RPCResult<List<User>> response = client.userFind(null, new HashMap<String, String>() {{
"uid": "user"
}});
List<User> results = response.getResult();
if (results == null || results.size() < 1) {
System.out.println("No users found")
}
User user = results.get(0);
String dn = user.getDn();
System.out.println("Found user with dn: " + dn);
The FreeIPAClient uses a model type factory as a crude injection mechanism for the model classes to use when deserializing certain JSON RPC response result objects. This is included for two reasons:
- to allow consuming applications to limit the model object to only those attributes that are required by the consuming library (per the Tolerant Reader pattern); and
- to allow consuming applications to inject their own model classes to reflect customized LDAP schemas in the FreeIPA instance.
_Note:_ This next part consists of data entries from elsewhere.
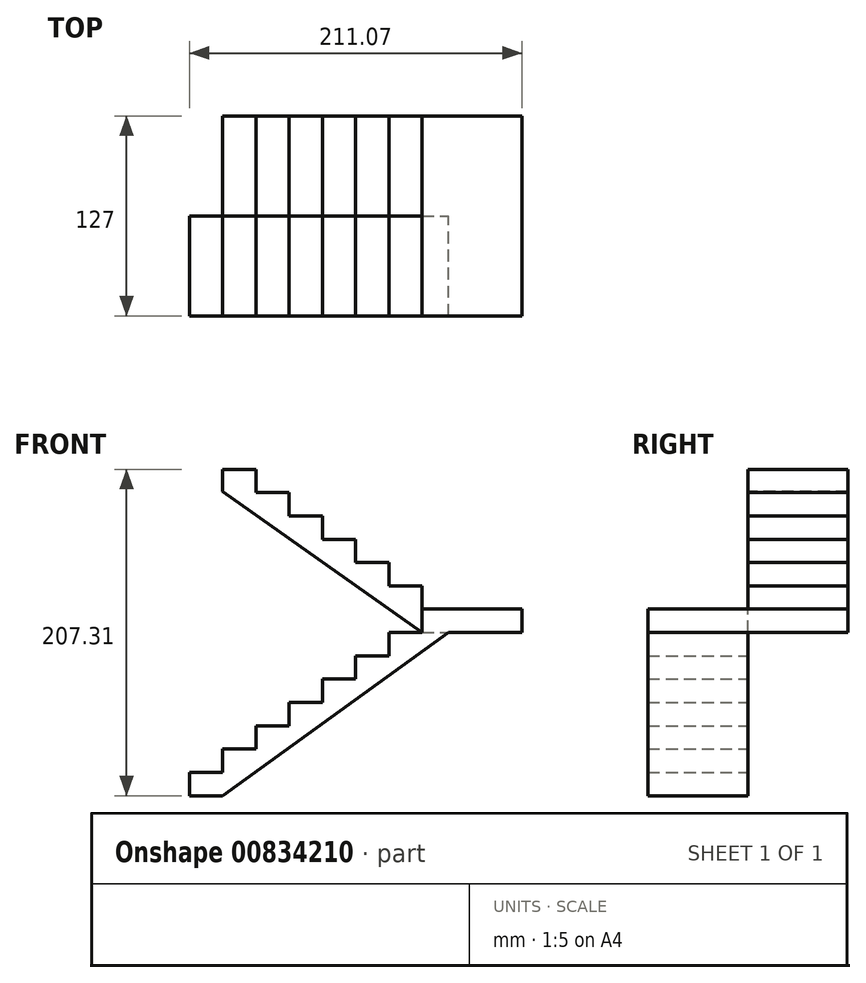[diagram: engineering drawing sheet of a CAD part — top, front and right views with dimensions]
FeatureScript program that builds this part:
annotation { "Feature Type Name" : "Feature", "Feature Type Description" : "" }
export const myFeature = defineFeature(function(context is Context, id is Id, definition is map)
    precondition{}
    {
        {
            var Q0;
            Q0=qCreatedBy(makeId("Front.planeOp"),FACE);
            var sketch = newSketch(context, id + "F0", { "sketchPlane" : qUnion([Q0])});
            skLineSegment(sketch, "E0", {"start": v(-177.55, -100.16) * mm, "end": v(-177.55, -85.35) * mm});
            skLineSegment(sketch, "E1", {"start": v(-177.55, -85.35) * mm, "end": v(-156.47, -85.35) * mm});
            skLineSegment(sketch, "E2", {"start": v(-156.47, -85.35) * mm, "end": v(-156.47, -70.55) * mm});
            skLineSegment(sketch, "E3", {"start": v(-156.47, -70.55) * mm, "end": v(-135.39, -70.55) * mm});
            skLineSegment(sketch, "E4", {"start": v(-135.39, -70.55) * mm, "end": v(-135.39, -55.74) * mm});
            skLineSegment(sketch, "E5", {"start": v(-135.39, -55.74) * mm, "end": v(-114.3, -55.74) * mm});
            skLineSegment(sketch, "E6", {"start": v(-114.3, -55.74) * mm, "end": v(-114.3, -40.93) * mm});
            skLineSegment(sketch, "E7", {"start": v(-114.3, -40.93) * mm, "end": v(-93.22, -40.93) * mm});
            skLineSegment(sketch, "E8", {"start": v(-93.22, -40.93) * mm, "end": v(-93.22, -26.12) * mm});
            skLineSegment(sketch, "E9", {"start": v(-93.22, -26.12) * mm, "end": v(-72.14, -26.12) * mm});
            skLineSegment(sketch, "E10", {"start": v(-72.14, -26.12) * mm, "end": v(-72.14, -11.31) * mm});
            skLineSegment(sketch, "E11", {"start": v(-72.14, -11.31) * mm, "end": v(-51.06, -11.31) * mm});
            skLineSegment(sketch, "E12", {"start": v(-51.06, -11.31) * mm, "end": v(-51.06, 3.5) * mm});
            skLineSegment(sketch, "E13", {"start": v(-51.06, 3.5) * mm, "end": v(-29.98, 3.5) * mm});
            skLineSegment(sketch, "E14", {"start": v(-29.98, 3.5) * mm, "end": v(-29.98, 18.3) * mm});
            skLineSegment(sketch, "E15", {"start": v(-29.98, 18.3) * mm, "end": v(33.52, 18.3) * mm});
            skLineSegment(sketch, "E16", {"start": v(-29.98, 18.3) * mm, "end": v(-29.98, 33.11) * mm});
            skLineSegment(sketch, "E17", {"start": v(-29.98, 33.11) * mm, "end": v(-51.06, 33.11) * mm});
            skLineSegment(sketch, "E18", {"start": v(-51.06, 33.11) * mm, "end": v(-51.06, 47.92) * mm});
            skLineSegment(sketch, "E19", {"start": v(-51.06, 47.92) * mm, "end": v(-72.14, 47.92) * mm});
            skLineSegment(sketch, "E20", {"start": v(-72.14, 47.92) * mm, "end": v(-72.14, 62.73) * mm});
            skLineSegment(sketch, "E21", {"start": v(-72.14, 62.73) * mm, "end": v(-93.22, 62.73) * mm});
            skLineSegment(sketch, "E22", {"start": v(-93.22, 62.73) * mm, "end": v(-93.22, 77.54) * mm});
            skLineSegment(sketch, "E23", {"start": v(-93.22, 77.54) * mm, "end": v(-114.3, 77.54) * mm});
            skLineSegment(sketch, "E24", {"start": v(-114.3, 77.54) * mm, "end": v(-114.3, 92.34) * mm});
            skLineSegment(sketch, "E25", {"start": v(-114.3, 92.34) * mm, "end": v(-135.39, 92.34) * mm});
            skLineSegment(sketch, "E26", {"start": v(-135.39, 92.34) * mm, "end": v(-135.39, 107.15) * mm});
            skLineSegment(sketch, "E27", {"start": v(-135.39, 107.15) * mm, "end": v(-156.47, 107.15) * mm});
            skLineSegment(sketch, "E28", {"start": v(33.52, 18.3) * mm, "end": v(33.52, 3.5) * mm});
            skLineSegment(sketch, "E29", {"start": v(33.52, 3.5) * mm, "end": v(-13.26, 3.5) * mm});
            skLineSegment(sketch, "E30", {"start": v(-177.55, -100.16) * mm, "end": v(-156.47, -100.16) * mm});
            skLineSegment(sketch, "E31", {"start": v(-156.47, -100.16) * mm, "end": v(-13.26, 3.5) * mm});
            skLineSegment(sketch, "E32", {"start": v(-29.98, 3.5) * mm, "end": v(-156.47, 93.08) * mm});
            skLineSegment(sketch, "E33", {"start": v(-29.98, 3.5) * mm, "end": v(-13.26, 3.5) * mm});
            skLineSegment(sketch, "E34", {"start": v(-156.47, 107.15) * mm, "end": v(-156.47, 93.08) * mm});
            skPoint(sketch, "E35.start.orphan", {"position": v(-156.47, 121.96) * mm});
            skSolve(sketch);
        }
        {
            var Q0;
            Q0=makeQuery(id+"F0.imprint","IMPRINT",FACE,{"disambiguationData":[TD([[makeQuery(id+"F0.imprint","IMPRINT",EDGE,{"derivedFrom":sQuery(id+"F0.wireOp",EDGE,"E0")}),-1.0]])]});
            var Q1;
            Q1=makeQuery(id+"F0.imprint","IMPRINT",FACE,{"disambiguationData":[TD([[makeQuery(id+"F0.imprint","IMPRINT",EDGE,{"derivedFrom":sQuery(id+"F0.wireOp",EDGE,"E14")}),-1.0]])]});
            extrude(context, id + "F1", {"entities" : qUnion([Q0, Q1]), "depth" : 63.5 * mm, "offsetDistance" : 25.4 * mm});
        }
        {
            var Q0;
            Q0=makeQuery(id+"F0.imprint","IMPRINT",FACE,{"disambiguationData":[TD([[makeQuery(id+"F0.imprint","IMPRINT",EDGE,{"derivedFrom":sQuery(id+"F0.wireOp",EDGE,"E14")}),1.0]])]});
            var Q1;
            Q1=makeQuery(id+"F0.imprint","IMPRINT",FACE,{"disambiguationData":[TD([[makeQuery(id+"F0.imprint","IMPRINT",EDGE,{"derivedFrom":sQuery(id+"F0.wireOp",EDGE,"E14")}),-1.0]])]});
            extrude(context, id + "F2", {"entities" : qUnion([Q0, Q1]), "operationType" : NewBodyOperationType.ADD, "oppositeDirection" : true, "depth" : 63.5 * mm, "offsetDistance" : 25.4 * mm});
        }
    });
To customize the moddel type factory, simply register the class for your override instances with the FreeIPAConfig instsance's typeFactory:
...
FreeIPAConfig config = new FreeIPAConfig();
config.getTypeFactory().registerUserClass(MyCustomUser.class);
...
FreeIPAAuthenticationManager mgr = new FreeIPAAuthenticationManager(config);
FreeIPAClient client = mgr.getSessionClient("user", "pass");
RPCResponse<List<MyCustomUser>> response = (RPCResponse<List<MyCustomUser>>) client
.userFind(null, new HashMap<String, String>());
...
Please see the com.xetus.iris.model.freeipa.account model classes for example model classes and note that the JSON RPC parser library uses Jackson as it's serialization framework. An exceedingly minimal default model type factory implementation is automatically configured for the FreeIPAConfig instance using the model classes in the example package, although that is mostly for demonstrative purposes.